Details Deep Decarbonization Strategies for Each Sector of the U.S. Economy within Committee’s Jurisdiction, and Novel Concepts for Achieving Nationwide Net-Zero Greenhouse Gas Pollution.

The CLEAN Future Act is a comprehensive proposal of sector-specific and economy-wide solutions to address the climate crisis. Critically, the CLEAN Future Act formally adopts the goal of achieving a 100 percent clean economy by 2050. According to the United Nations Intergovernmental Panel on Climate Change, avoiding the most catastrophic outcomes of climate change requires cutting carbon pollution to net-zero by 2050. The draft bill incorporates both proven and novel concepts, presenting a set of policy proposals that will put the U.S. on the path to a clean and prosperous economy.


Democrats’ Green New Deal Becomes The CLEAN Future Act

Forbes, James Conca, Jan. 15, 2020.

“More detailed and reasonable than the Green New Deal proposal, this draft legislation incorporates both proven and novel concepts to lower emissions.

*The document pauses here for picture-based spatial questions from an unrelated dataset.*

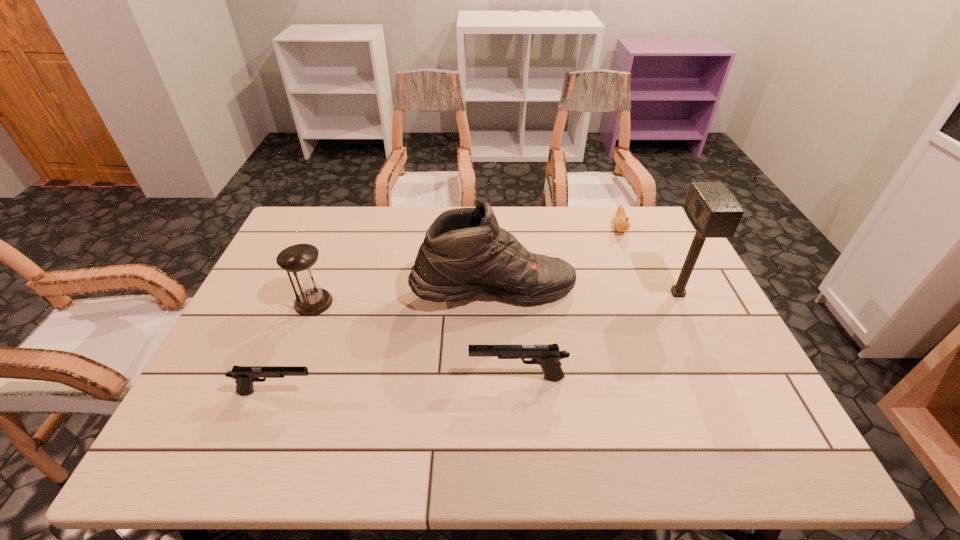
Where is `hourglass at the left edge`? This screenshot has width=960, height=540. hourglass at the left edge is located at coordinates (311, 300).

Locate an element on the screen. The image size is (960, 540). banana that is at the right edge is located at coordinates (621, 220).

Locate an element on the screen. The image size is (960, 540). mallet situated at the right edge is located at coordinates (713, 211).

The image size is (960, 540). I want to click on object that is at the near left corner, so click(244, 376).

Locate an element on the screen. This screenshot has width=960, height=540. object situated at the far right corner is located at coordinates (621, 220).

Find the location of a particular element. Image resolution: width=960 pixels, height=540 pixels. free space at the far edge of the desktop is located at coordinates (365, 236).

Where is `vacant position at the near edge of the desktop`? This screenshot has height=540, width=960. vacant position at the near edge of the desktop is located at coordinates (548, 417).

I want to click on vacant space at the left edge, so click(x=278, y=338).

This screenshot has width=960, height=540. I want to click on vacant region at the far left corner of the desktop, so [292, 230].

In the image, there is a desktop. Identify the location of free space at the far right corner. This screenshot has width=960, height=540. (634, 208).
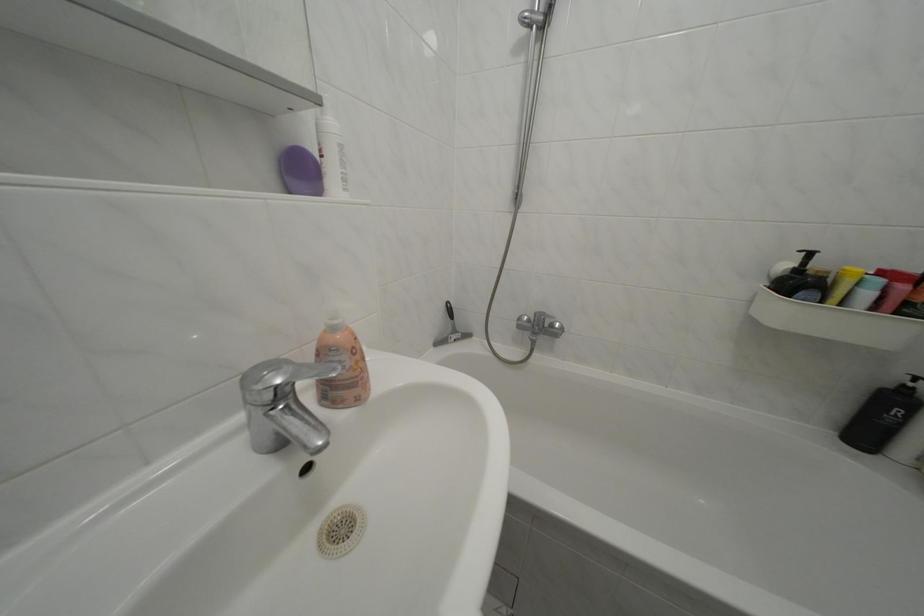
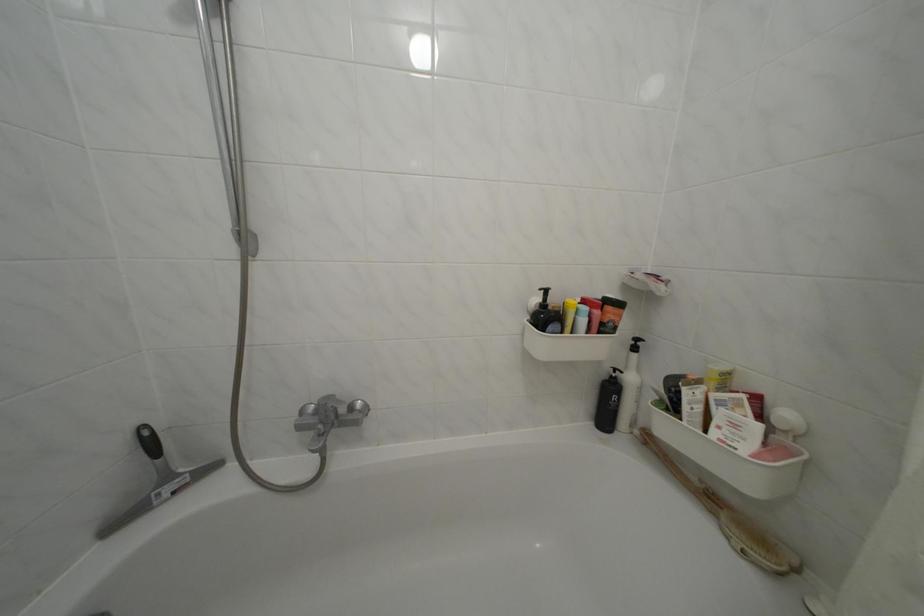
Locate, in the second image, the point that corresponds to the point at 538,331 in the first image.

(323, 426)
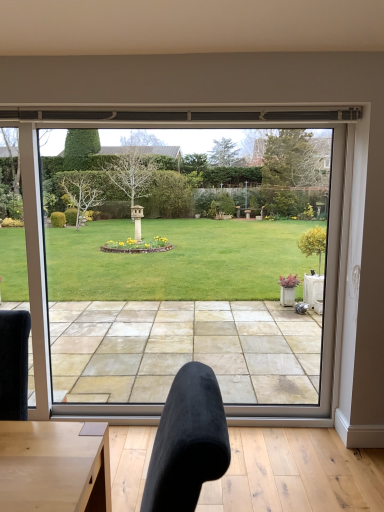
Where is `clear glass window at center`? clear glass window at center is located at coordinates (207, 302).

What do you see at coordinates (207, 302) in the screenshot? I see `clear glass window at center` at bounding box center [207, 302].

Where is `clear glass window at center`? The image size is (384, 512). clear glass window at center is located at coordinates (207, 302).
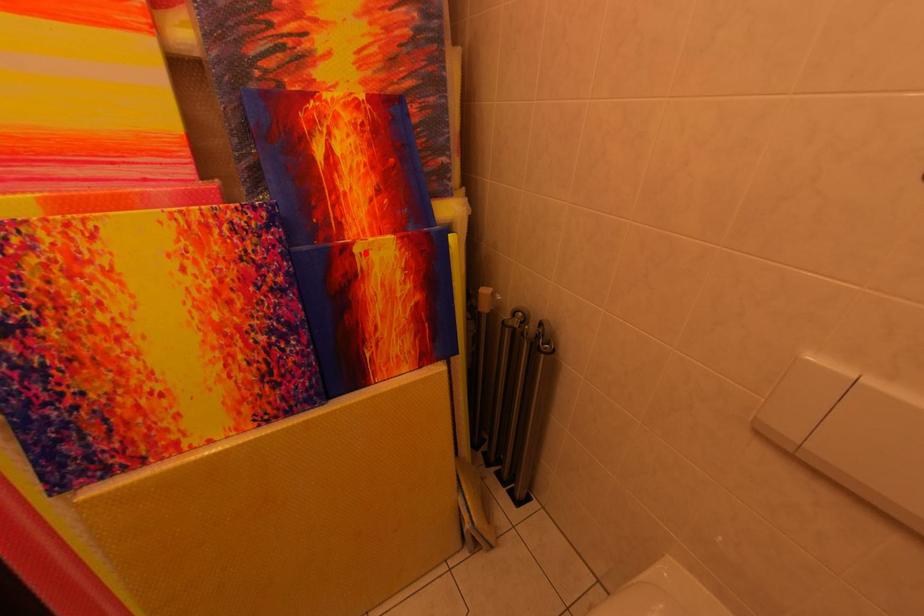
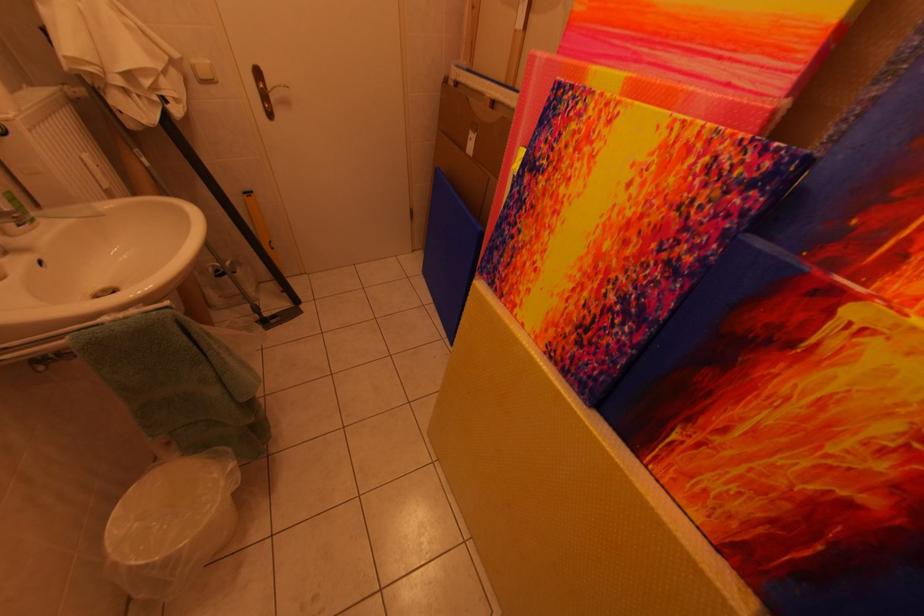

The Act includes economy-wide policies that will empower states to lead the transition to a clean economy, provide investment in federal, state, local, and private sector clean economy transition efforts, train the clean economy workforce of the future, and integrate climate change into U.S. national security planning.”


CLEAN Future Act Is ‘Shameful’ and ‘Greenwashing,’ say Climate Justice Groups
the REALnews network, January 14, 2020.

Critics of the CLEAN Future Act cite both its 100% renewable energy by 2050 timeline for taking action and its lack of an explicit phaseout of fossil fuel production in the United States. An often-cited 2018 report by the United Nations Intergovernmental Panel on Climate Change stipulates that, by 2030, the world must see a 45% reduction in greenhouse gas emissions to avoid locking in some of the worst impacts of climate change. Another critique says the  legislation allows for a “technology-neutral” approach to electricity supply, depending on market mechanisms to offset emissions from carbon-intensive fuel sources, an approach long critiqued by climate justice advocates and even recently the United Nations.